A23 甲状腺機能異常とは排卵異常の原因となります。

 甲状腺は体全体の代謝をコントロールしています。甲状腺機能の異常による
排卵障害は甲状腺機能低下の場合がほとんどです。甲状腺機能が低下して
必要なホルモンの分泌が減少する「甲状腺機能低下症」で、代表的なものには
橋本病」があります。症状としては、低体温・筋力低下などの全身症状のほか、
精神症状・皮膚症状や月経異常・性欲減退・不妊・流産などの内分泌・代謝症
状がみられます。
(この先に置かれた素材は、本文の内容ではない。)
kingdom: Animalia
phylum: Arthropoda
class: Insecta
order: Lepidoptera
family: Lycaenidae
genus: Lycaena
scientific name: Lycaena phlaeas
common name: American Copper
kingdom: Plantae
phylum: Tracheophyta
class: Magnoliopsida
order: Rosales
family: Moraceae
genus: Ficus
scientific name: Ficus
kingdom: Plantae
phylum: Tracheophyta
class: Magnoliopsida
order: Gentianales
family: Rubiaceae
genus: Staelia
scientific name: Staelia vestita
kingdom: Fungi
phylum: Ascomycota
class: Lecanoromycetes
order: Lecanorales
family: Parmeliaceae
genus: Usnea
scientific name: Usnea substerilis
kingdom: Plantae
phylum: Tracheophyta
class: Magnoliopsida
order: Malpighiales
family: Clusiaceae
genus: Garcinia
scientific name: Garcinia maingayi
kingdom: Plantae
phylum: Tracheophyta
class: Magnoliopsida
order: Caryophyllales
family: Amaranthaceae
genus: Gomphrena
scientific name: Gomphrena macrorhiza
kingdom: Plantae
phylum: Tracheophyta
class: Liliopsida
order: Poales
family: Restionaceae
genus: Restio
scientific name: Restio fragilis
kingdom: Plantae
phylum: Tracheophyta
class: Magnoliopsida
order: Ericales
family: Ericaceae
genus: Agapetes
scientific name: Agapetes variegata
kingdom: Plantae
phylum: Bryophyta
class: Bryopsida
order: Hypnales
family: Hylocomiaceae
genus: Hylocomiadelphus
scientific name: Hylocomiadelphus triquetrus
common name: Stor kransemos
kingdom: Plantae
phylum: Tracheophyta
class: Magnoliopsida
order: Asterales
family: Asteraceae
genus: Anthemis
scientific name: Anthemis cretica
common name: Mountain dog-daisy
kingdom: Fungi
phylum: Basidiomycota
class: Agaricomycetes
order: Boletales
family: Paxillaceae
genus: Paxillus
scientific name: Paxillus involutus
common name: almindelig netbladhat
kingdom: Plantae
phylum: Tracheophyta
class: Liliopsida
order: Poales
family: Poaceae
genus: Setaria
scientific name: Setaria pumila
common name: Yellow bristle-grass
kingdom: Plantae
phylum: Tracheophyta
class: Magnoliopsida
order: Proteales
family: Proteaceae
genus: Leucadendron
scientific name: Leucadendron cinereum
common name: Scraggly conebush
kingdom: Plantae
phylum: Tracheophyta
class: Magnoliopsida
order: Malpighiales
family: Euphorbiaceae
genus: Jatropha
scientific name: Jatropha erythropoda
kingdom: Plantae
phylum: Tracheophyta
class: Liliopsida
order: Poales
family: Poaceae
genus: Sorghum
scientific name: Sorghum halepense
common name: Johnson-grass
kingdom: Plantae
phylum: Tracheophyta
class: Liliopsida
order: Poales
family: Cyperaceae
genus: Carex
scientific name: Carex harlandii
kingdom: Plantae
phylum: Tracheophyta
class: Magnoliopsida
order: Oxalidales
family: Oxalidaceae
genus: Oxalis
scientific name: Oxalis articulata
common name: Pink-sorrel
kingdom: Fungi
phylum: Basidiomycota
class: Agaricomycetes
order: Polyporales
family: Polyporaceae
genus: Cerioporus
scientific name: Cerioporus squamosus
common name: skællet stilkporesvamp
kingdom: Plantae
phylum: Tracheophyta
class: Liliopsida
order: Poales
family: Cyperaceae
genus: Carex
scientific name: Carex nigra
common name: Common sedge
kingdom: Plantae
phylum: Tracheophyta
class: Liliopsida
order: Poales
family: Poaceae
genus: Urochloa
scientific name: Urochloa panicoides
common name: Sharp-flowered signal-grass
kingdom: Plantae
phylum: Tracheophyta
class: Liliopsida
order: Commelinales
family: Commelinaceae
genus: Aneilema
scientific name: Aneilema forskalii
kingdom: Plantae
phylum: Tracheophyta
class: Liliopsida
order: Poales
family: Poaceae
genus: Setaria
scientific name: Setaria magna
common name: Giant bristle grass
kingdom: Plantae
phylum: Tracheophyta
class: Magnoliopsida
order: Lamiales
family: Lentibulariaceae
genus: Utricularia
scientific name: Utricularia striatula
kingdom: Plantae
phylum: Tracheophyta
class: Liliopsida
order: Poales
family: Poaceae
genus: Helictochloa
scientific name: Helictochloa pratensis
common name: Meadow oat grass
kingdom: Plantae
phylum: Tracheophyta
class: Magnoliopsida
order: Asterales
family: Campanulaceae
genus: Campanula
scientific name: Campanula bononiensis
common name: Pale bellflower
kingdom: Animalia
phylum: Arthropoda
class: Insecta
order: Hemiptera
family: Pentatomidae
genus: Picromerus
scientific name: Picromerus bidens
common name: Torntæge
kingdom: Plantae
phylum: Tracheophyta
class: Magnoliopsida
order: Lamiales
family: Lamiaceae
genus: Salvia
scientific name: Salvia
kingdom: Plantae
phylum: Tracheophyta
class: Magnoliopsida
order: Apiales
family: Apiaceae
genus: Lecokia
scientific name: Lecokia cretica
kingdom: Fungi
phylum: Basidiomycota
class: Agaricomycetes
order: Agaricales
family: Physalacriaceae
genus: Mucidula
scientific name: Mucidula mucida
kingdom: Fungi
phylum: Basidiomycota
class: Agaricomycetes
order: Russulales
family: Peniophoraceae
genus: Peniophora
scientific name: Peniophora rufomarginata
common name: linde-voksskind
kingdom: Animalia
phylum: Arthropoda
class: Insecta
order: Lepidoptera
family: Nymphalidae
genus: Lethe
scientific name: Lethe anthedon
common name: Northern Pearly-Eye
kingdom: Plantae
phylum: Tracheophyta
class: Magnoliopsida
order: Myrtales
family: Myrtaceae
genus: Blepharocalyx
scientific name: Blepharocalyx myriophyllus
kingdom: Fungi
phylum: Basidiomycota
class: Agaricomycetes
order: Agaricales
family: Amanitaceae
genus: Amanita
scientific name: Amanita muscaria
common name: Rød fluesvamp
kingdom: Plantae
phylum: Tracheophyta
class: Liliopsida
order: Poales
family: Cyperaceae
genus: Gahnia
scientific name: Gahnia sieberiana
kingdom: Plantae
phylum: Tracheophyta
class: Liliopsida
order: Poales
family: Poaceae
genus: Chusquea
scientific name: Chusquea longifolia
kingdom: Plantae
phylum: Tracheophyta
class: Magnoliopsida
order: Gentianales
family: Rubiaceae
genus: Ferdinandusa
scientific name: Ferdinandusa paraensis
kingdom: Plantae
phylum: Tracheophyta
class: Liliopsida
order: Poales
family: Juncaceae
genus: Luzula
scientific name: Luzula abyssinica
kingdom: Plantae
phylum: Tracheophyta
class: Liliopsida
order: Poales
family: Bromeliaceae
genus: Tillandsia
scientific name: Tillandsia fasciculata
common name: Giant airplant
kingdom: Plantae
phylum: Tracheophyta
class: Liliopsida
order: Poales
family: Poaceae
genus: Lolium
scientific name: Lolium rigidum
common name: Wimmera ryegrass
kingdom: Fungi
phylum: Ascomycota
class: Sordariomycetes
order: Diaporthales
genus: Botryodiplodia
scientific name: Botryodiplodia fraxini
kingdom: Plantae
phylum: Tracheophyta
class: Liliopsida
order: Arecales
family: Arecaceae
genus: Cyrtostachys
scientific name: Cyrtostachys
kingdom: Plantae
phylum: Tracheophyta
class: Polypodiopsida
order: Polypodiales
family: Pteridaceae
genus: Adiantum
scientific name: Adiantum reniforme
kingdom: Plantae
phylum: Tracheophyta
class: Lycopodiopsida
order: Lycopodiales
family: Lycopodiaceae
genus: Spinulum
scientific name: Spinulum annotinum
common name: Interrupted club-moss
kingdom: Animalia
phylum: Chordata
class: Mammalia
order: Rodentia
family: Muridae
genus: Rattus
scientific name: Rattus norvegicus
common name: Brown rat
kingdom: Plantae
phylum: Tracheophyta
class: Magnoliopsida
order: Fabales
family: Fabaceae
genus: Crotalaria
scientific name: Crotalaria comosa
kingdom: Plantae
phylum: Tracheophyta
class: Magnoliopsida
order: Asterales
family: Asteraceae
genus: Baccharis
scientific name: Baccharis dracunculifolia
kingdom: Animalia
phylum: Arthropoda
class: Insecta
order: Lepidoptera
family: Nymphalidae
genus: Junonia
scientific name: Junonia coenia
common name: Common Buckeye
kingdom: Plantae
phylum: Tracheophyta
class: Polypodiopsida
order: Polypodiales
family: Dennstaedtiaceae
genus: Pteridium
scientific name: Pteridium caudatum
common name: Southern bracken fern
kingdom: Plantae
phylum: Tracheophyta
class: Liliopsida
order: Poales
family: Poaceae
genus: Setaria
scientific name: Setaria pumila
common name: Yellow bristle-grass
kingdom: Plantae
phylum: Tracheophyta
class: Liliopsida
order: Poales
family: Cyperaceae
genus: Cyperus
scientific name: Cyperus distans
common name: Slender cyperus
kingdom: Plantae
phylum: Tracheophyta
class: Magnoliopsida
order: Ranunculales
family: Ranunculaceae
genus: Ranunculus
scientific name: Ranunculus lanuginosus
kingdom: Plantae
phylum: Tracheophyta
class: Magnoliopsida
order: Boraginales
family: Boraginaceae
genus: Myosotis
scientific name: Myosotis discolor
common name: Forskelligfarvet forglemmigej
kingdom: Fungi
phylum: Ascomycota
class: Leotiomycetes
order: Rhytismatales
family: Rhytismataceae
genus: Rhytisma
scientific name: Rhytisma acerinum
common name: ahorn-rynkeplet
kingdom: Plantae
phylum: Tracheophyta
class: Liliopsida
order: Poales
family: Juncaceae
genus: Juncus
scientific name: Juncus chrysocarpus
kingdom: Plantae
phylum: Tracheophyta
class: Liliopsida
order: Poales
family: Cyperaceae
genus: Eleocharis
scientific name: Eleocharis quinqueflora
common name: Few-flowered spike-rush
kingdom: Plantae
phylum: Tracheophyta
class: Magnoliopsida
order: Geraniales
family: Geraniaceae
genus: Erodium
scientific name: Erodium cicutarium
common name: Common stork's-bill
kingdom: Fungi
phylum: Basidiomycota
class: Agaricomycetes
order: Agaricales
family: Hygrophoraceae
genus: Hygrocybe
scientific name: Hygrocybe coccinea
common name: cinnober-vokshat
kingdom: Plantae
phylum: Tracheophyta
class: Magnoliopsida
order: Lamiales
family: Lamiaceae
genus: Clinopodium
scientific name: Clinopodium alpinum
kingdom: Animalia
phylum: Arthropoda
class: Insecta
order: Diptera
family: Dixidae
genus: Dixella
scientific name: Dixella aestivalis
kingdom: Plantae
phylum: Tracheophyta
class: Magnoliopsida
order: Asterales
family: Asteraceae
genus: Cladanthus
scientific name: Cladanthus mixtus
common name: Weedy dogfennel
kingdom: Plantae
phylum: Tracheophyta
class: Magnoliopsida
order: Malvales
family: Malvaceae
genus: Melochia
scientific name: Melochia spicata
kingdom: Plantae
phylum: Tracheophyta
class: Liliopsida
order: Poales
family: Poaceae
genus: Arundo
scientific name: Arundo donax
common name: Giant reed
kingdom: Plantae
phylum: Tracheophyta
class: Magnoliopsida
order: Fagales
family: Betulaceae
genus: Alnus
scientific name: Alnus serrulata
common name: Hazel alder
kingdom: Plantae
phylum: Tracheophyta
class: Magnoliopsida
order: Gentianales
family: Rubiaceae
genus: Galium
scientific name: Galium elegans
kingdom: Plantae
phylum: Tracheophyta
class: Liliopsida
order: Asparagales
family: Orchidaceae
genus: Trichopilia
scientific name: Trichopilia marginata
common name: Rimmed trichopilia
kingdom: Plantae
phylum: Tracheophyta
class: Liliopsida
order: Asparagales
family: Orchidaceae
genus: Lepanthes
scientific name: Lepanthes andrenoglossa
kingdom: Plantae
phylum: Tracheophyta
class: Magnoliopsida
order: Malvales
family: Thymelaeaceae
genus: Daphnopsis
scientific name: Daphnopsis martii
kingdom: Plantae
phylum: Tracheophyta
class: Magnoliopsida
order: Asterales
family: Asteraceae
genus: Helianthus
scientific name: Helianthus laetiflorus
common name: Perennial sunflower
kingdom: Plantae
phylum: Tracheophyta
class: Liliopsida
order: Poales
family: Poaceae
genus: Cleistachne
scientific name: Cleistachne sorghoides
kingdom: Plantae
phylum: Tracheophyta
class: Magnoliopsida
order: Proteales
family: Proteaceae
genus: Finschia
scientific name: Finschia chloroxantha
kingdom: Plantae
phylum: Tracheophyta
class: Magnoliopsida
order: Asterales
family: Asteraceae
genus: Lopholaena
現代医学では甲状腺ホルモンの補充療法などを行います。

 甲状腺ホルモンの低下により、視床下部からのTRH(甲状腺刺激ホルモン放
出ホルモン)分泌が増加し、その刺激でPRL(プロラクチン)分泌が増加する、
高プロラクチン血症の場合では、間脳の視床下部を通じて、下垂体のLH、FSH
を抑制します。その結果、卵巣機能低下になります。
 
中医学的に考えると 
 脳絡機能の異常で、内分泌コントロール機能がくずれ、代謝低下・生理活動が
低下している状態で「陽気不足 」と考えられます。このような症状は、疲れやすい・
腰が弱い・冷え性・おりものが少ない・卵の発育が遅いなどがあります。治療は、
健脳疏通脳絡を中心に、内分泌コントロール機能を高めることを目的とします。
卵の発育、温補気血・昇陽作用を目的とした治療で気血のめぐりをよくし疲労倦
怠感を改善し、ホルモンバランスを調整し排卵を促進します。同時に、補腎・健脾・
昇陽を目的とした治療で、代謝機能の改善をし、生理活動を活発に致します。

当院は甲状腺機能を改善しホルモンバランスを整えて参ります。
その結果、何人もの患者さんが妊娠、出産に繋がっております。